The CPU, or microprocessor, is held in a socket on the motherboard. The socket allows the CPU to be replaced or upgraded, and dictates what kind of microprocessor can be used.
Microprocessors are made by a variety of manufacturers and have a wide range of capabilities and price tags. While you can upgrade a computer by putting a better microprocessor in the socket, the motherboard architecture will dictate exactly how far such an upgrade can go.
A bus is a communication path on the motherboard that links major components together. The motherboard has a number of buses, including an address bus, a data bus, and an instruction bus. The style of motherboard is defined by the number of data bits that can be transferred simultaneously across the bus.

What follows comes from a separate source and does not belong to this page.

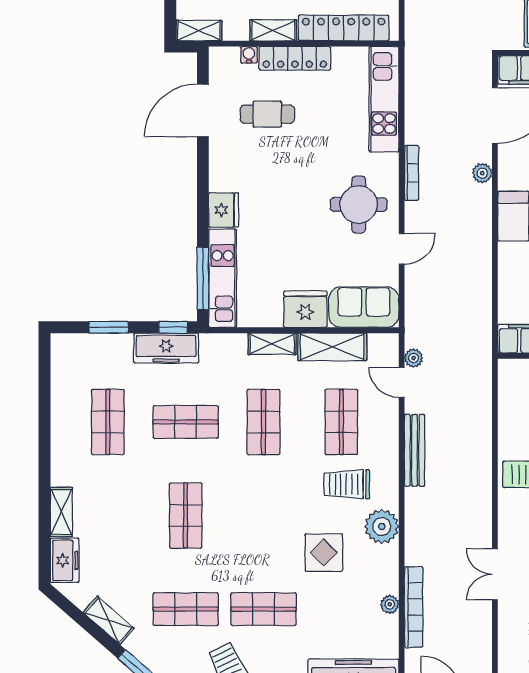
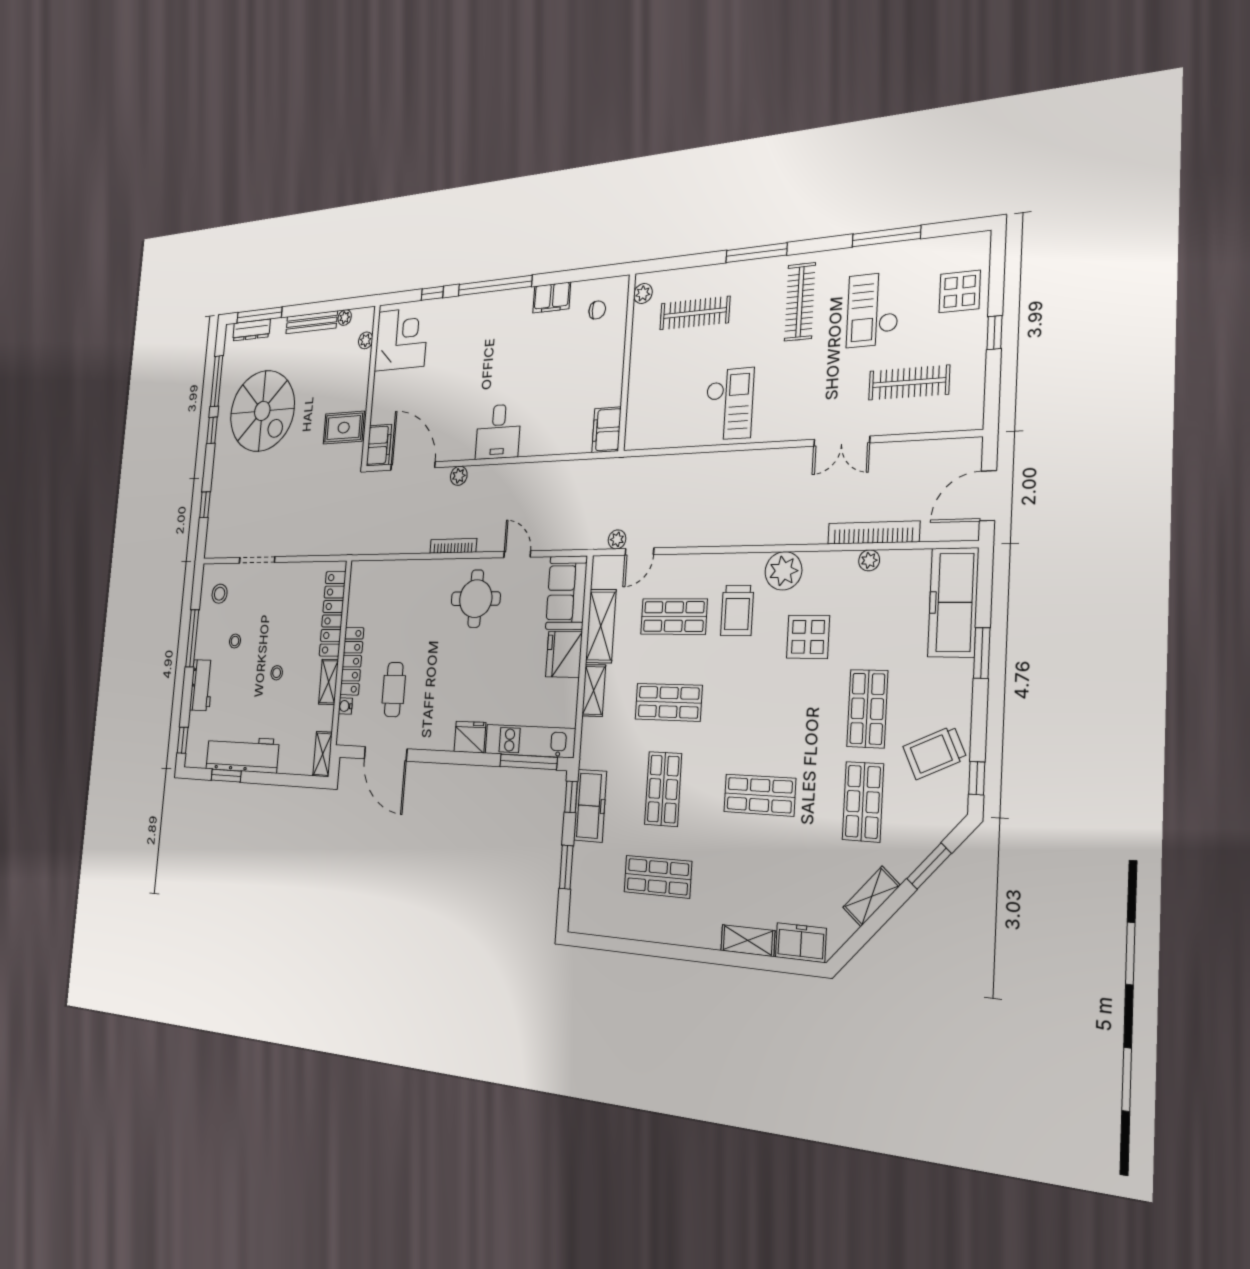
kitchen unit: (384, 99) -> (391, 574), removed
bench: (415, 450) -> (707, 536), removed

A 32-bit data bus is found on 32-bit motherboards, for example, and a 64-bit motherboard will have a 64-bit bus.
The width of the data bus also determines the CPU and RAM your motherboard requires, as well as the operating system.
RAM and Storage Devices
RAM fits into sockets on the motherboard and provides the memory space to hold your operating system and application software while your computer is running. If your motherboard has empty RAM sockets, you can upgrade to add more RAM until all sockets are filled. The type of RAM you need depends upon your motherboard architecture (32-bit or 64-bit).
Storage devices hold your operating system, application software and data while the computer is turned off. The hard disk drive and DVD drive are examples of storage devices. Most motherboards are capable of connecting to multiple devices through internal ports, or connectors.

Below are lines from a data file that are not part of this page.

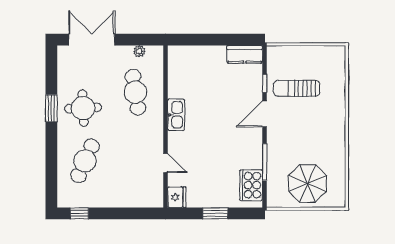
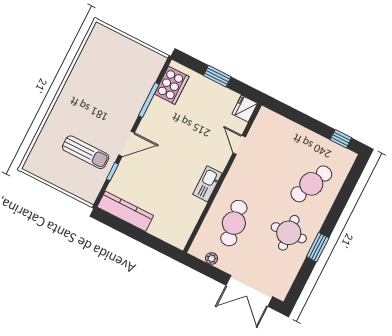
kitchen counter: (245, 54) -> (125, 211), width x1.50
parasol: (308, 183) -> (119, 61), removed

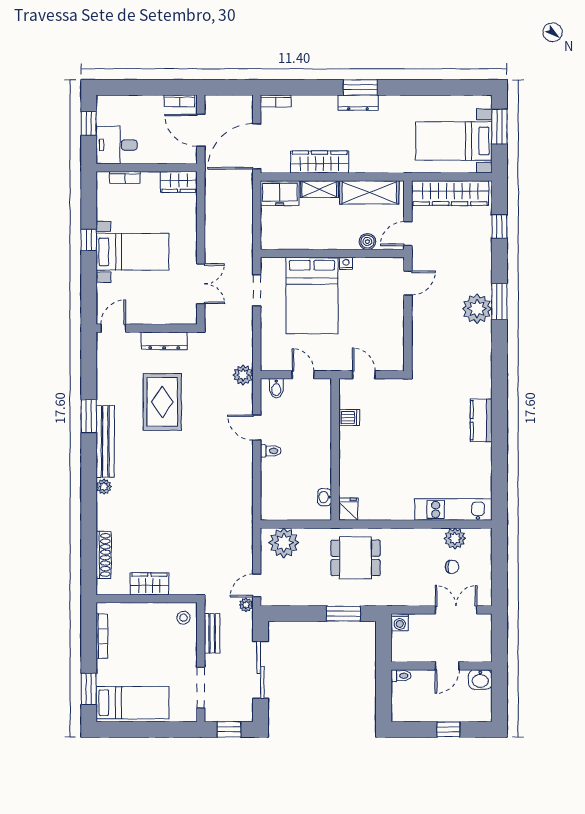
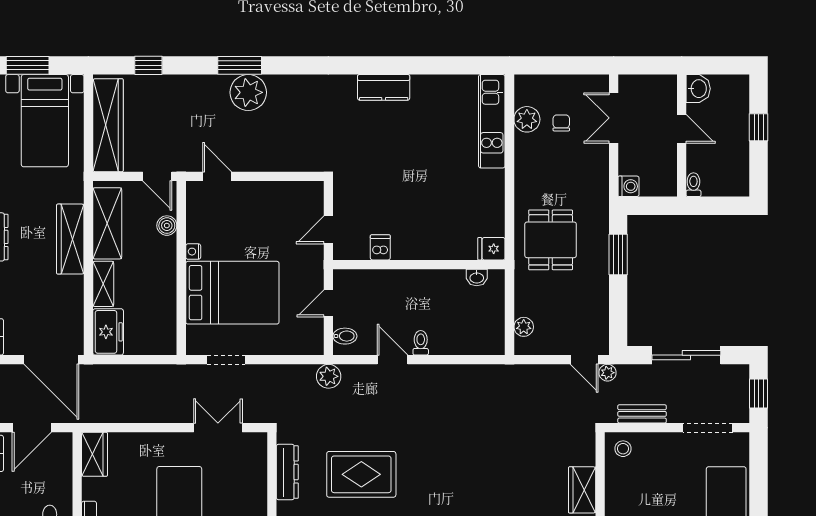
wardrobe: (320, 162) -> (70, 239), moved
door: (257, 428) -> (392, 360), swing flipped
plant: (284, 543) -> (524, 327), width x0.53, depth x0.53

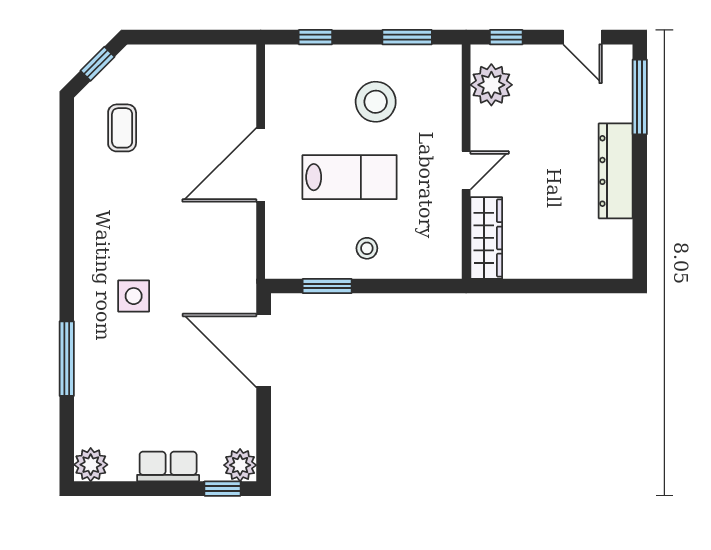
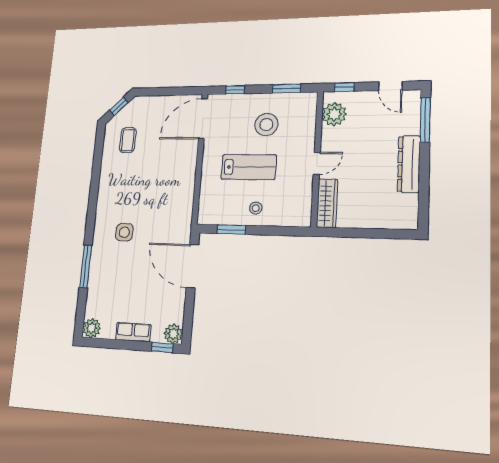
door: (261, 165) -> (203, 119), moved

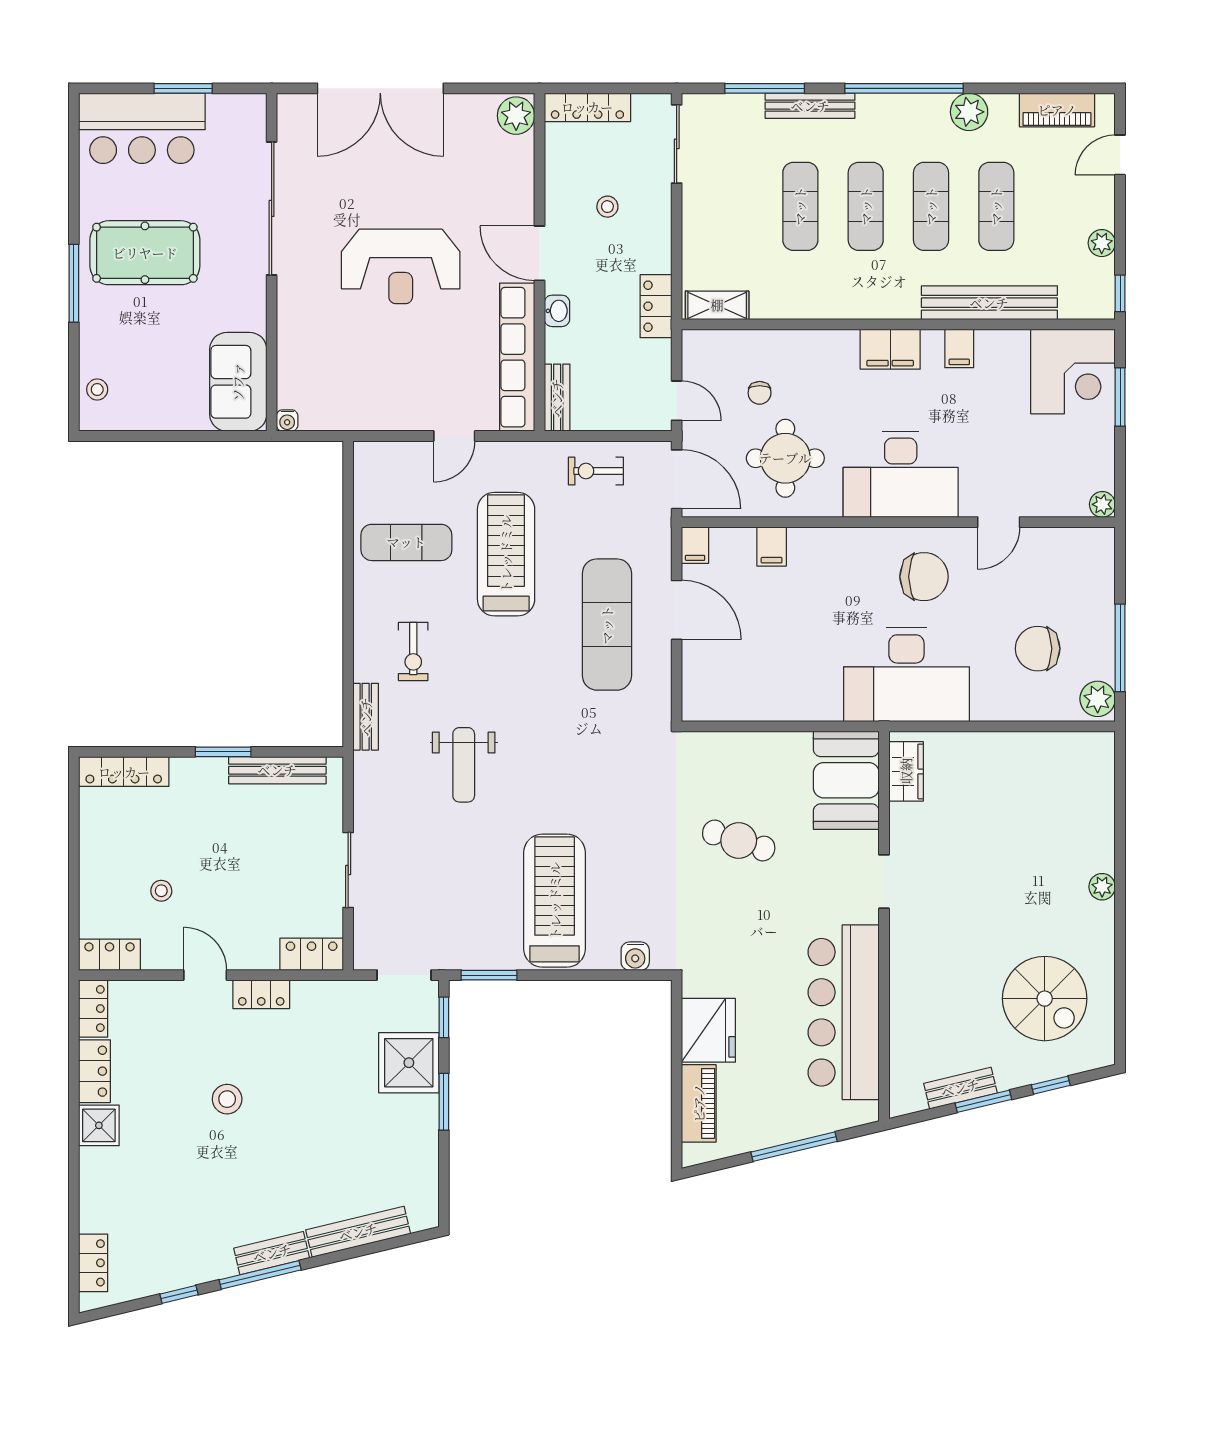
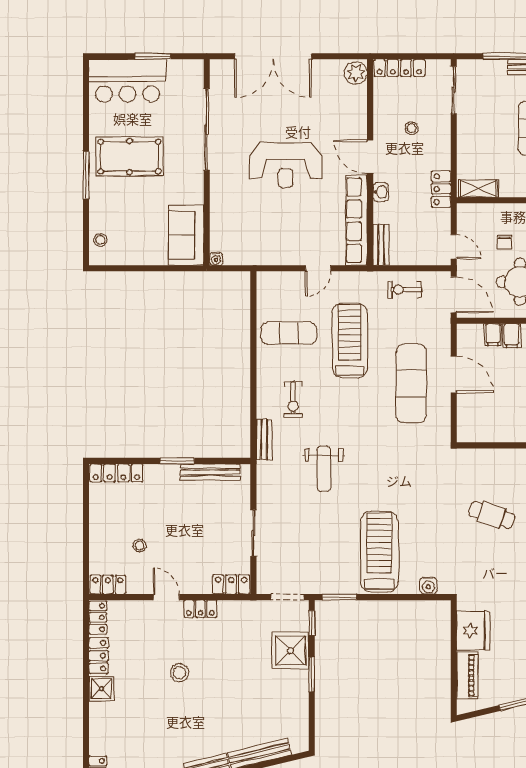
filing cabinet: (695, 545) -> (493, 335), moved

Ports connect hardware to the motherboard. Devices like the keyboard, the mouse, speakers, microphones, USB devices, and local area networks connect to external ports that you can reach without removing the computer cabinet. Hard disk drives, DVD drives, CPU cooling system fans and other internal devices connect to internal ports.

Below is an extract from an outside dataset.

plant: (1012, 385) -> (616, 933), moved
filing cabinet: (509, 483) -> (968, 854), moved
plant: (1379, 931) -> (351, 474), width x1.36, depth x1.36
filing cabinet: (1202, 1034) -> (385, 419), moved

Expansion slots are usually found on motherboards in desktop PCs, and the number and type of slots available depend on the manufacturers. Circuit boards plug into expansion slots and add functions to the computer. There are a variety of different styles of expansion slots, and the card must match the slot or you may damage it or the motherboard if you try to insert it.
Laptops, notebooks, and tablets may have no expansion slots, or they may have proprietary expansion ports that serves the same purpose. Check your owner's manual for information about the expansion slots on the motherboard in your computer.